Bahamalar’daki bir diğer dikkat çekici pembe kum plajı Eleuthera Adası’ndaki French Leave Plajı’dır. Bu gözlerden uzak kıyı şeridi, yumuşak pembe kumlara, sallanan palmiye ağaçlarına ve tertemiz sulara sahiptir ve bu da burayı huzur ve doğal güzellik arayan plaj tutkunları için popüler bir destinasyon haline getirmektedir.
Gerçek 8: Bahamalar’ın en yüksek noktası deniz seviyesinden sadece 63 metre yüksekte
Como Tepesi olarak da bilinen Alvernia Dağı, Bahamalar’ın adalarından biri olan Cat Adası’nda bulunan mütevazı bir kireçtaşı tepesidir. Nispeten alçak rakımına rağmen Alvernia Dağı, çevredeki manzaranın ve Karayip Denizi’nin parıldayan sularının panoramik manzarasını sunmaktadır.
Alvernia Dağı’nın zirvesinde ziyaretçiler, 1930’larda Katolik rahip Peder Jerome tarafından inşa edilen Hermitage olarak bilinen küçük bir taş manastır bulacaklar. Hermitage, Bahamalar’ın en yüksek noktası olarak kabul edilir ve dua, meditasyon ve yansıma için huzurlu bir dinlenme yeri olarak hizmet eder.
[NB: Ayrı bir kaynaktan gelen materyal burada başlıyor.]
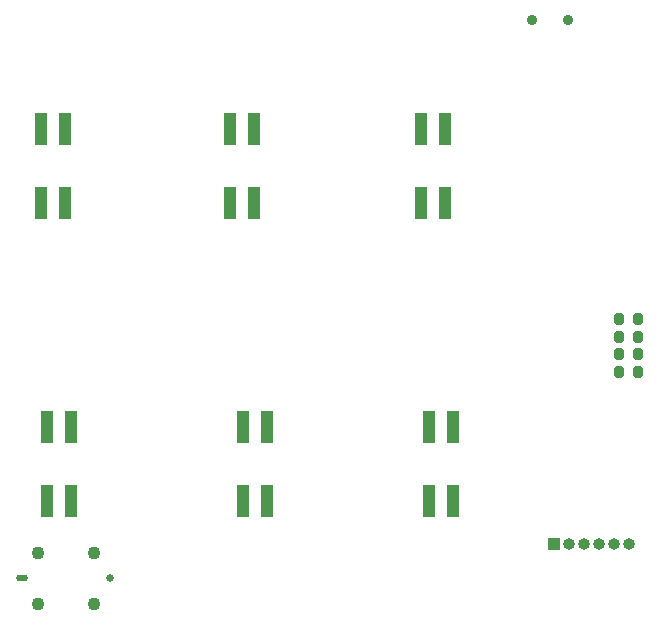
<source format=gbr>
%TF.GenerationSoftware,KiCad,Pcbnew,8.0.2*%
%TF.CreationDate,2025-04-21T15:08:20+02:00*%
%TF.ProjectId,logic,6c6f6769-632e-46b6-9963-61645f706362,rev?*%
%TF.SameCoordinates,Original*%
%TF.FileFunction,Soldermask,Bot*%
%TF.FilePolarity,Negative*%
%FSLAX46Y46*%
G04 Gerber Fmt 4.6, Leading zero omitted, Abs format (unit mm)*
G04 Created by KiCad (PCBNEW 8.0.2) date 2025-04-21 15:08:20*
%MOMM*%
%LPD*%
G01*
G04 APERTURE LIST*
G04 Aperture macros list*
%AMRoundRect*
0 Rectangle with rounded corners*
0 $1 Rounding radius*
0 $2 $3 $4 $5 $6 $7 $8 $9 X,Y pos of 4 corners*
0 Add a 4 corners polygon primitive as box body*
4,1,4,$2,$3,$4,$5,$6,$7,$8,$9,$2,$3,0*
0 Add four circle primitives for the rounded corners*
1,1,$1+$1,$2,$3*
1,1,$1+$1,$4,$5*
1,1,$1+$1,$6,$7*
1,1,$1+$1,$8,$9*
0 Add four rect primitives between the rounded corners*
20,1,$1+$1,$2,$3,$4,$5,0*
20,1,$1+$1,$4,$5,$6,$7,0*
20,1,$1+$1,$6,$7,$8,$9,0*
20,1,$1+$1,$8,$9,$2,$3,0*%
G04 Aperture macros list end*
%ADD10R,1.000000X1.000000*%
%ADD11O,1.000000X1.000000*%
%ADD12C,0.900000*%
%ADD13C,0.660000*%
%ADD14O,1.000000X0.580000*%
%ADD15C,1.100000*%
%ADD16R,1.000000X2.750000*%
%ADD17RoundRect,0.200000X-0.200000X-0.275000X0.200000X-0.275000X0.200000X0.275000X-0.200000X0.275000X0*%
G04 APERTURE END LIST*
D10*
%TO.C,J23*%
X167233600Y-151536400D03*
D11*
X168503600Y-151536400D03*
X169773600Y-151536400D03*
X171043600Y-151536400D03*
X172313600Y-151536400D03*
X173583600Y-151536400D03*
%TD*%
D12*
%TO.C,J3*%
X165403400Y-107195400D03*
X168403400Y-107195400D03*
%TD*%
D13*
%TO.C,J2*%
X129677000Y-154455400D03*
D14*
X122177000Y-154455400D03*
D15*
X128327000Y-156605400D03*
X128327000Y-152305400D03*
X123527000Y-156605400D03*
X123527000Y-152305400D03*
%TD*%
D16*
%TO.C,J22*%
X124349000Y-147905000D03*
X124349000Y-141655000D03*
X126349000Y-147905000D03*
X126349000Y-141655000D03*
%TD*%
D17*
%TO.C,R5*%
X172733200Y-135483600D03*
X174383200Y-135483600D03*
%TD*%
%TO.C,R4*%
X172733200Y-134010400D03*
X174383200Y-134010400D03*
%TD*%
D16*
%TO.C,J20*%
X140960600Y-147930400D03*
X140960600Y-141680400D03*
X142960600Y-147930400D03*
X142960600Y-141680400D03*
%TD*%
%TO.C,J11*%
X125841000Y-116407400D03*
X125841000Y-122657400D03*
X123841000Y-116407400D03*
X123841000Y-122657400D03*
%TD*%
%TO.C,J17*%
X158673800Y-141681200D03*
X158673800Y-147931200D03*
X156673800Y-141681200D03*
X156673800Y-147931200D03*
%TD*%
D17*
%TO.C,R3*%
X172733200Y-132537200D03*
X174383200Y-132537200D03*
%TD*%
D16*
%TO.C,J7*%
X141843000Y-116407400D03*
X141843000Y-122657400D03*
X139843000Y-116407400D03*
X139843000Y-122657400D03*
%TD*%
%TO.C,J4*%
X157997400Y-116407400D03*
X157997400Y-122657400D03*
X155997400Y-116407400D03*
X155997400Y-122657400D03*
%TD*%
D17*
%TO.C,R6*%
X172733200Y-136956800D03*
X174383200Y-136956800D03*
%TD*%
M02*

</source>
Gerçek 9: Flamingo Bahamalar’ın ulusal kuşudur
Amerikan flamingosu, canlı pembe tüyleri, uzun boynu ve kendine özgü aşağıya doğru kıvrımlı gagasıyla bilinen çarpıcı bir kuştur. Bu zarif kuşlar, Bahamalar da dahil olmak üzere Karayipler bölgesindeki çeşitli sulak alan habitatlarında bulunur. Flamingolar muhteşem sürü davranışlarıyla bilinir ve genellikle küçük kabuklular, algler ve diğer suda yaşayan organizmalarla beslendikleri sığ sularda yürürken görülürler.
Gerçek 10: Yerli Taino halkı sömürgeciler tarafından katledildi
Kristof Kolomb’un gelişi, Avrupalıların getirdiği şiddete, sömürüye ve hastalıklara maruz kalan Taino halkının tarihinde trajik bir bölümün başlangıcı oldu. Taino’nun nüfusu, zorla çalıştırma, savaş ve bağışıklığı olmayan yabancı hastalıkların ortaya çıkması gibi faktörler nedeniyle hızla azaldı. Bu, Bahamalar’da ve Karayipler’de Taino nüfusunun neredeyse yok olmasına yol açtı. Taino’nun bazı torunları bugün hala var olsa da, kolonizasyonun kültürleri ve nüfusları üzerindeki etkisi derin ve yıkıcı oldu.